Empty cribs in the courtyard of Kherson regional children's home in southern Ukraine in November. [Bernat Armangue/AP]

War is chaotic, inexplicable and devastating to children caught up in it. But war is not an excuse to abduct children from parents and their nation, as Russia is now doing in Ukraine. This is specifically prohibited by the 1948 United Nations Convention on the Prevention and Punishment of the Crime of Genocide. The transfer of Ukrainian children to Russia — and attempts to brainwash them, removing their language and culture — is a genocidal crime that calls for prosecution.

The Post’s Robyn Dixon and Natalia Abbakumova reported Dec. 24 on the details of an abhorrent Russian campaign to ship Ukrainian children to faraway cities inside Russia. President Vladimir Putin issued a decree in May making it easy for Russians to adopt Ukrainian children, and the policy is being “vigorously pursued” by the Russian children’s rights commissioner, Maria Lvova-Belova, who “openly advocates stripping children of their Ukrainian identities and teaching them to love Russia,” they reported.

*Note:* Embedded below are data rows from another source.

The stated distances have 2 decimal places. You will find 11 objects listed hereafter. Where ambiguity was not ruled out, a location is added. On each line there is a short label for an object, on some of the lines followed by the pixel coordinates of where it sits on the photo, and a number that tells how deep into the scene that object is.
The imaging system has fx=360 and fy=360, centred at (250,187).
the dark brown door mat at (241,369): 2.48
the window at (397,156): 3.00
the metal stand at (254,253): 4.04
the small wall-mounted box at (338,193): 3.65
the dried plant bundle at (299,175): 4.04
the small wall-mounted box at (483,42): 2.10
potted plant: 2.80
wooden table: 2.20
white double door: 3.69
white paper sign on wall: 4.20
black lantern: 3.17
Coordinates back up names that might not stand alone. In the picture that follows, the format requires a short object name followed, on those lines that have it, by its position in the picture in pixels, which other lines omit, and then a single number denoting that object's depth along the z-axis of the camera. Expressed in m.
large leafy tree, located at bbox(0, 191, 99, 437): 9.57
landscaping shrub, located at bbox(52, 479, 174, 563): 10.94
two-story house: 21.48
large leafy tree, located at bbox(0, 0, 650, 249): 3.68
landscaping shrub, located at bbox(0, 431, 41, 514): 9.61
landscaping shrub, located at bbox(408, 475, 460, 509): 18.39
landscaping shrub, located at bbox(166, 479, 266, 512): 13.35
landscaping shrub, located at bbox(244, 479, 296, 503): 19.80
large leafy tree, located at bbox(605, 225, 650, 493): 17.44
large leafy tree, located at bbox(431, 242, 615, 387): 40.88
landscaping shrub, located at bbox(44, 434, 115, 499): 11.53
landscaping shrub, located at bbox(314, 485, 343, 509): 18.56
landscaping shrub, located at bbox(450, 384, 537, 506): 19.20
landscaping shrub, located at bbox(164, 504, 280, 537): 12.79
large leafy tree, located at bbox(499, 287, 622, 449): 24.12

Ukrainian children taken to Russia would, at first, insult the Russian leader by singing the Ukrainian national anthem, Ms. Lvova-Belova told journalists, “but then it transforms into love for Russia.” The Kremlin has boasted of the removals, evidenced by the number of photos and videos appearing on its website and on state television.

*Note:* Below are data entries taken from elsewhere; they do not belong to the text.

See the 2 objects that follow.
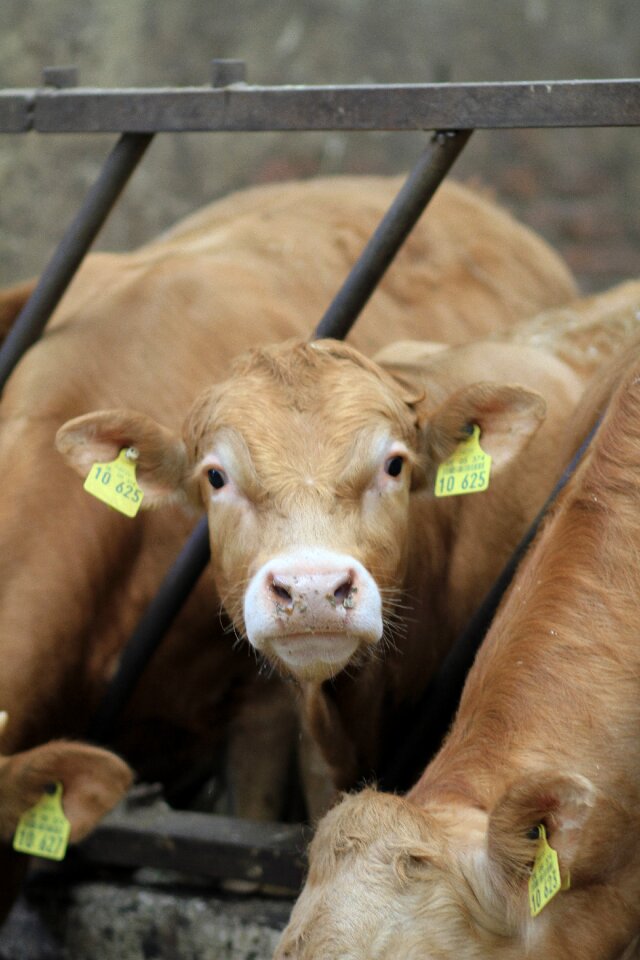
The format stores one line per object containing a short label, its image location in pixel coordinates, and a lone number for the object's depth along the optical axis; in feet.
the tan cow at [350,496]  15.79
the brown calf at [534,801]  12.41
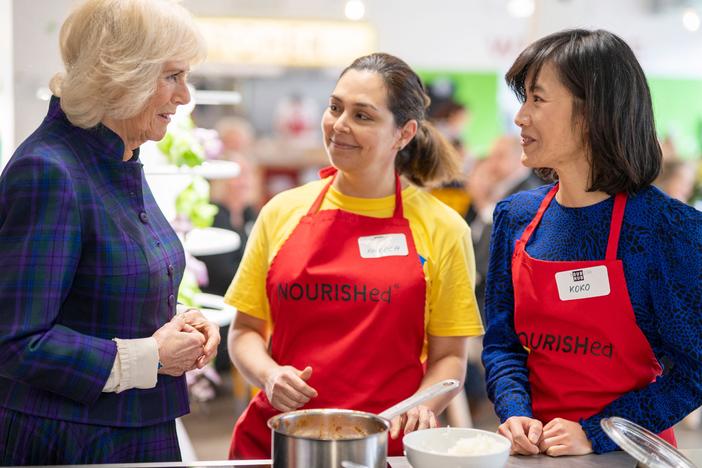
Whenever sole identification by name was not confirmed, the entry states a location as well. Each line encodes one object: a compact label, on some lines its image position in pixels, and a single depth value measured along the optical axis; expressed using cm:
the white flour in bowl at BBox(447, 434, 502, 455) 149
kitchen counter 162
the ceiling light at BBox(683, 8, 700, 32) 639
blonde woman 156
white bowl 142
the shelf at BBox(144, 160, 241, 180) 303
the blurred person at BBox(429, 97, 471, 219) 683
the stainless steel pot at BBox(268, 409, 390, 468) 134
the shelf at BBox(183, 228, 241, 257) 332
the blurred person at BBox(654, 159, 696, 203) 568
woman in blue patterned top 179
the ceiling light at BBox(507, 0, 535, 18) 678
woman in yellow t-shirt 217
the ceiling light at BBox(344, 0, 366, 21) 666
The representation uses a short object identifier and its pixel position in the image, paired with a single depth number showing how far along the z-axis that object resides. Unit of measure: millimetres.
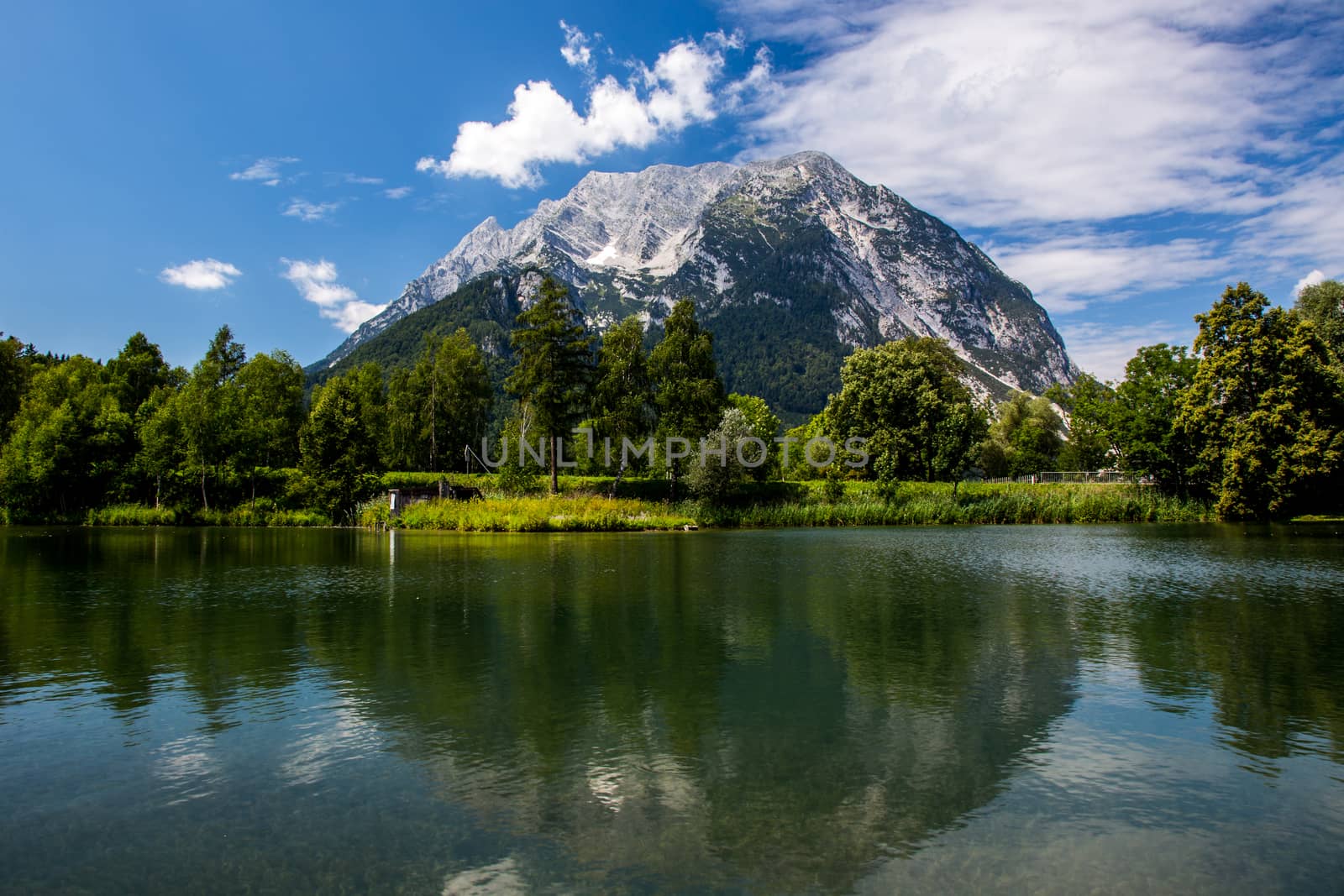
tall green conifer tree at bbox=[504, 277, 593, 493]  54312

A playhouse in the courtyard of Kherson regional children's home in southern Ukraine in November. [Bernat Armangue/AP]

While the number of children taken is not clear, Daria Herasymchuk, Ukraine’s top children’s rights official, has estimated that nearly 11,000 Ukrainian children have been taken by Russia without their parents.

The seizure of these children appears to violate the treaty, which seeks to outlaw acts “with intent to destroy, in whole or in part, a national, ethnical, racial or religious group.” The treaty prohibits “forcibly transferring children of the group to another group.” Some international law experts have argued that the genocide convention also prohibits acts to destroy a protected group’s culture, language and religion” — including that of children. The facts Ms. Lvova-Belova and Mr. Putin have acknowledged about assimilating the Ukrainian children into Russia and eradicating their culture provide evidence of intent to commit genocide as defined by the treaty.

The provision in the genocide treaty was adopted in the shadow of Nazi atrocities, including a scheme directed by Heinrich Himmler to snatch children from Poland and place them in German orphanages or with German families to be raised as Germans. The first convictions at the Nazi war crimes trials were for child abductions. Prosecutor Harold Neely declared that “it is no defense for a kidnapper to say he treated his victim well,” noting that “these innocent children were abducted for the very purpose of being indoctrinated with Nazi ideology and brought up as ‘good’ Germans. This serves to aggravate, not mitigate, the crime.”

Russia, successor to the Soviet Union, is a party to the genocide convention. But Mr. Putin has shown little regard for international laws or norms of any kind in his war to wipe out Ukraine’s democracy and its people. He and the other Russian officials complicit in genocidal crimes against children should be held to account.